Granted, it’s hard to do this sort of stuff when we’re wired to do the exact opposite.  When we are so, so very thirsty.  That is why we need to drink deep from the living waters Jesus offers – so, with thirst quenched, our instinct will not be to build fences or walls but something else entirely. 

I’m reminded of that something in a story shared by singer-songwriter David Wilcox.  The story goes like this:

I don’t know how long it had been since those two neighbors had talked to each other.  I think it had been a couple of years, maybe.  And it started over the dumbest thing, as these things often do.  It was that stray cat.  I mean, one of them thought it was his, and then it went over to the other porch there across the little field, the valley.  And the other farmer took it in.  Each of them thought it was their cat; and every time they started talking about it, they’d start arguing about it.  And then after awhile they just quit talking.

So when the traveler came through town looking for work, one farmer said, “You say you’re a carpenter, huh?  Well, yeah, I got some work for you.  You see that house across the field there?  That’s my neighbor.  My stupid neighbor.  You see this little ditch in the middle?  Well he calls that the creek.  He dug it with his plow.  He went up on the hill and changed the way the spring comes down.  Well, if he’s gonna try to divide us up with that thing, I just assume finish the job.  So here’s what I want: I want you to build a fence.  All the way across.  All the way up.  I don’t even want to have to look at him.  Can you do that?” 

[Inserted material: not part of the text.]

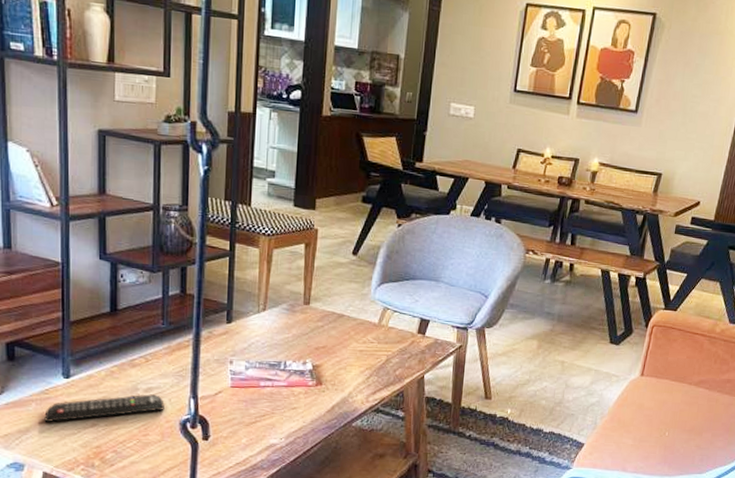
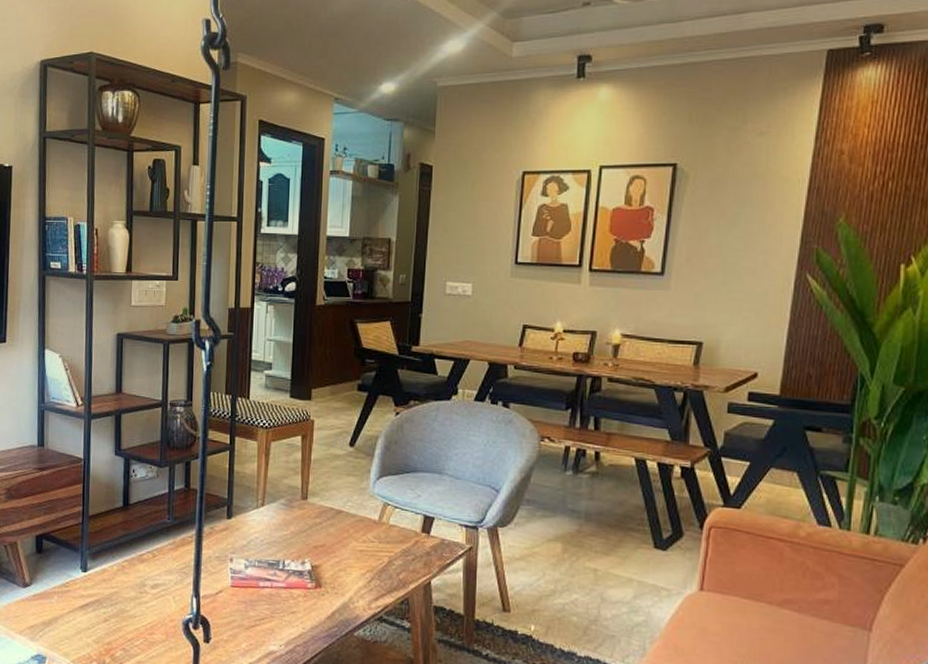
remote control: present [44,394,165,423] -> none [64,591,169,616]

And the carpenter said, “Well, yeah, I could do that.  But I’m gonna need a whole lot more wood.  I guess I could get started with what you’ve got in the shed there.  You’d have to go into town to get more.”

And the farmer says, “I can do that.  I’ll go get it right now.  Go ahead and get started.  I’ll be back soon and we’ll have this thing up before sundown.”

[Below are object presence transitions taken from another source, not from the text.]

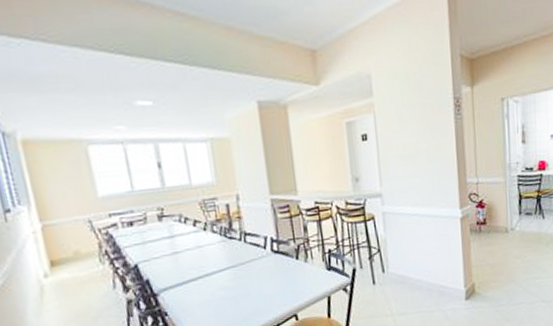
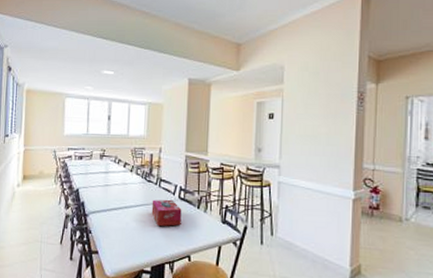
tissue box: none [239,254,280,289] -> present [151,199,182,226]

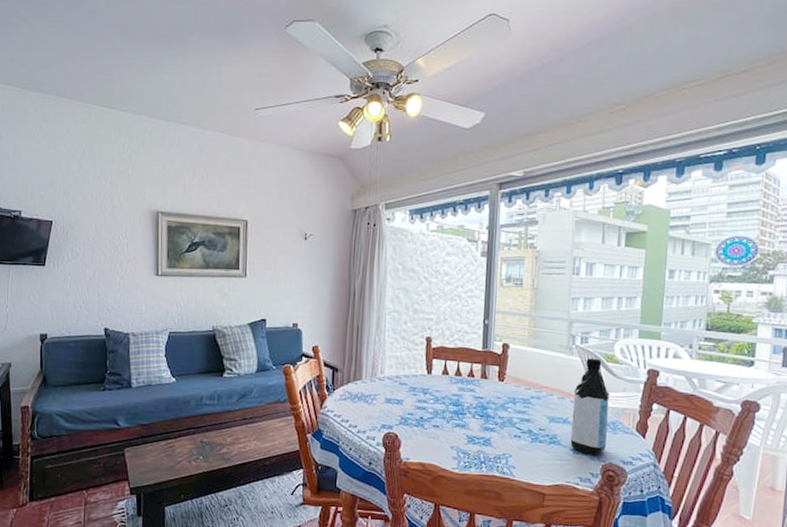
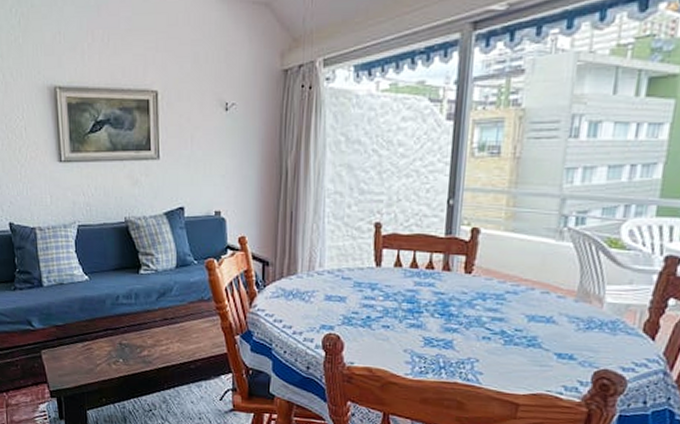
water bottle: present [570,358,609,456] -> none [554,243,610,361]

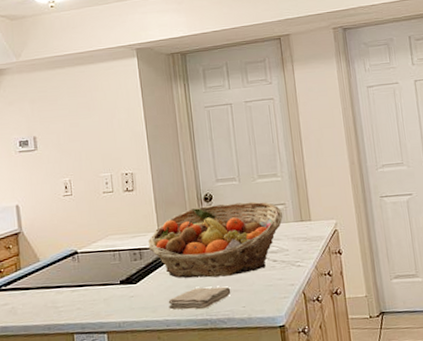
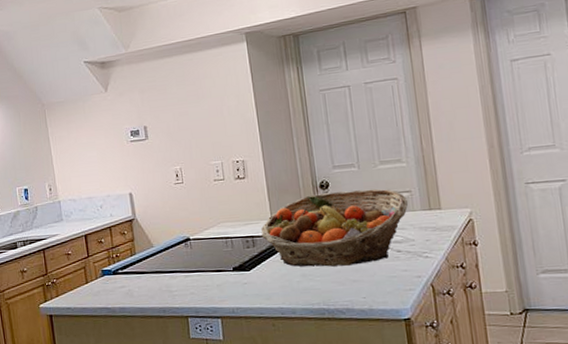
washcloth: present [168,286,231,310] -> none [283,276,350,299]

And by the time this farmer comes back, driving up that rudded road in his old truck full of lumber, he looks out into that field where his new fence ought to be.  And you know what he sees?  That carpenter hasn’t built a fence.  He’s built…..a bridge.  Out of his wood.  Across that creek.  Onto his land.

And before he knows it, here comes his neighbor, walking across that bridge; hand outstretched, big old smile on his face.  And his neighbor says, “You’re an amazing man, building a bridge.  I didn’t think you’d ever want to hear the sound of my voice again.  And yet here you are, inviting me over.  I feel like such a fool.  Can you forgive me? 

And this farmer finds himself saying, “Aww, I always knew it was your cat.”

And the farmer looks over at the carpenter as he’s walking away, and he says, “Hey, hey you, carpenter!  I got some more work for you, if you want it.  Whadya say?”

And the carpenter says, “Nah.  You’ll be fine.  I’m needed elsewhere.”[2]

Jesus the carpenter wants so much to have a conversation with us.  But let’s not fool ourselves into thinking this conversation won’t categorically change us, won’t demand much from us, won’t call us to step outside our comfort zone and resist the urge to live and act in fear and anger.  It’s easier building fences than building bridges. 

Still – what do you say?   Are we ready for that conversation?  Are we ready to join the carpenter in the bridge-building business?  Are we ready to drink deep from his living waters?  For such a time as this, my friends.  For such a time as this.

In the name of the Father and the Son and the Holy Spirit, thanks be to God – and may all of God’s people say, AMEN!



* Because sermons are meant to be preached and are therefore prepared with the emphasis on verbal presentation, the written accounts occasionally stray from proper grammar and punctuation.

[1], visited on 3.9.2016.

[2] Adapted from the song “Fearless Love” by singer/songwriter David Wilcox.